**PROBLEM REQUIREMENTS**
Copy the entries word for word, from their first line through the line containing "mid 1950s. It", including that line.

★ ★ ★ ★

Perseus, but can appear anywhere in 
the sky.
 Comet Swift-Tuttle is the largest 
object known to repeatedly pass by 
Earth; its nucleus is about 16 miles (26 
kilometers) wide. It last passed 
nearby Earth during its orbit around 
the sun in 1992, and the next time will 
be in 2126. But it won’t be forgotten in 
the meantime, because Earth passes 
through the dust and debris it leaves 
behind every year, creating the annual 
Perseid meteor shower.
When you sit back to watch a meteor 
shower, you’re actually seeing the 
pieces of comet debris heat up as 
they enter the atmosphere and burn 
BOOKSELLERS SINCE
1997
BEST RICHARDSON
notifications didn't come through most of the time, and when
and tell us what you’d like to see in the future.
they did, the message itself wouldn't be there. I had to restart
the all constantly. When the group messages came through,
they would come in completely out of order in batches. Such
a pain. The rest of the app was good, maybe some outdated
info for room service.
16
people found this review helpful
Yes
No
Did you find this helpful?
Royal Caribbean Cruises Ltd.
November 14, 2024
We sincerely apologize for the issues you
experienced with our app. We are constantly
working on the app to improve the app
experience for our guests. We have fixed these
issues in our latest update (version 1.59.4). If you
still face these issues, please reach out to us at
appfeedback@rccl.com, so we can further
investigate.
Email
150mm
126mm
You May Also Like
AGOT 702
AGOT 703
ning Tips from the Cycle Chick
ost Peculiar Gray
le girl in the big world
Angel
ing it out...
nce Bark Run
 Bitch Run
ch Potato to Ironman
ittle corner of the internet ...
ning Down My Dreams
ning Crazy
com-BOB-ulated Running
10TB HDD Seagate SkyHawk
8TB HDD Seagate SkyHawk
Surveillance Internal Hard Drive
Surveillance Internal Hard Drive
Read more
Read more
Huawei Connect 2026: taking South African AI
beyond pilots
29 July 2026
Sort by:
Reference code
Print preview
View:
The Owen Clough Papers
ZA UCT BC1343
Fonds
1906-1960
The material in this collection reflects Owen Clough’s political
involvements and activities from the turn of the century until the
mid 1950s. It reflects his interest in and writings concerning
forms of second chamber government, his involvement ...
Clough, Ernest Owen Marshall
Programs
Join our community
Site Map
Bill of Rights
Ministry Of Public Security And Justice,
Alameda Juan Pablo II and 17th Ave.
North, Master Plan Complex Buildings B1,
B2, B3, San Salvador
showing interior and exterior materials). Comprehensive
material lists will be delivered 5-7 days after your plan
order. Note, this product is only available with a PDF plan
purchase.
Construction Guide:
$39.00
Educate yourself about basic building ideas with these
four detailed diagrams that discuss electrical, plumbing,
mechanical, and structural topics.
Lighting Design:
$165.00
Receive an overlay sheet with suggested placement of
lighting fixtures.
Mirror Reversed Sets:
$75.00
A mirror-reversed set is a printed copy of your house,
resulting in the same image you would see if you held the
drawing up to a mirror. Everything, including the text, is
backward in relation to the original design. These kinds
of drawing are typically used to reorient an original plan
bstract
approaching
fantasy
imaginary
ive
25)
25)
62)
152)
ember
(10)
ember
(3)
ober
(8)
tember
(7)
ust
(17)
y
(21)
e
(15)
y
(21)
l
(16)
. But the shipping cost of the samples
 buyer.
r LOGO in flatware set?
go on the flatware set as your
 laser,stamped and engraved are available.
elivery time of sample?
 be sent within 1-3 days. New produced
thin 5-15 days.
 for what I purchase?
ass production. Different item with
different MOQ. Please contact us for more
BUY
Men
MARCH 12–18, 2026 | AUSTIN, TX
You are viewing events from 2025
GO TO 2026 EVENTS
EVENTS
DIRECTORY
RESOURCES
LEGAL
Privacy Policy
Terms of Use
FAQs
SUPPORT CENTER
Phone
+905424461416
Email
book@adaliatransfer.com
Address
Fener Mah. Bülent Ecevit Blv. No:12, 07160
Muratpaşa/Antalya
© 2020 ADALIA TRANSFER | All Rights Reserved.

★ ★ ★ ★

**ANSWER FOR THE TASK**
Perseus, but can appear anywhere in 
the sky.
 Comet Swift-Tuttle is the largest 
object known to repeatedly pass by 
Earth; its nucleus is about 16 miles (26 
kilometers) wide. It last passed 
nearby Earth during its orbit around 
the sun in 1992, and the next time will 
be in 2126. But it won’t be forgotten in 
the meantime, because Earth passes 
through the dust and debris it leaves 
behind every year, creating the annual 
Perseid meteor shower.
When you sit back to watch a meteor 
shower, you’re actually seeing the 
pieces of comet debris heat up as 
they enter the atmosphere and burn 
BOOKSELLERS SINCE
1997
BEST RICHARDSON
notifications didn't come through most of the time, and when
and tell us what you’d like to see in the future.
they did, the message itself wouldn't be there. I had to restart
the all constantly. When the group messages came through,
they would come in completely out of order in batches. Such
a pain. The rest of the app was good, maybe some outdated
info for room service.
16
people found this review helpful
Yes
No
Did you find this helpful?
Royal Caribbean Cruises Ltd.
November 14, 2024
We sincerely apologize for the issues you
experienced with our app. We are constantly
working on the app to improve the app
experience for our guests. We have fixed these
issues in our latest update (version 1.59.4). If you
still face these issues, please reach out to us at
appfeedback@rccl.com, so we can further
investigate.
Email
150mm
126mm
You May Also Like
AGOT 702
AGOT 703
ning Tips from the Cycle Chick
ost Peculiar Gray
le girl in the big world
Angel
ing it out...
nce Bark Run
 Bitch Run
ch Potato to Ironman
ittle corner of the internet ...
ning Down My Dreams
ning Crazy
com-BOB-ulated Running
10TB HDD Seagate SkyHawk
8TB HDD Seagate SkyHawk
Surveillance Internal Hard Drive
Surveillance Internal Hard Drive
Read more
Read more
Huawei Connect 2026: taking South African AI
beyond pilots
29 July 2026
Sort by:
Reference code
Print preview
View:
The Owen Clough Papers
ZA UCT BC1343
Fonds
1906-1960
The material in this collection reflects Owen Clough’s political
involvements and activities from the turn of the century until the
mid 1950s. It reflects his interest in and writings concerning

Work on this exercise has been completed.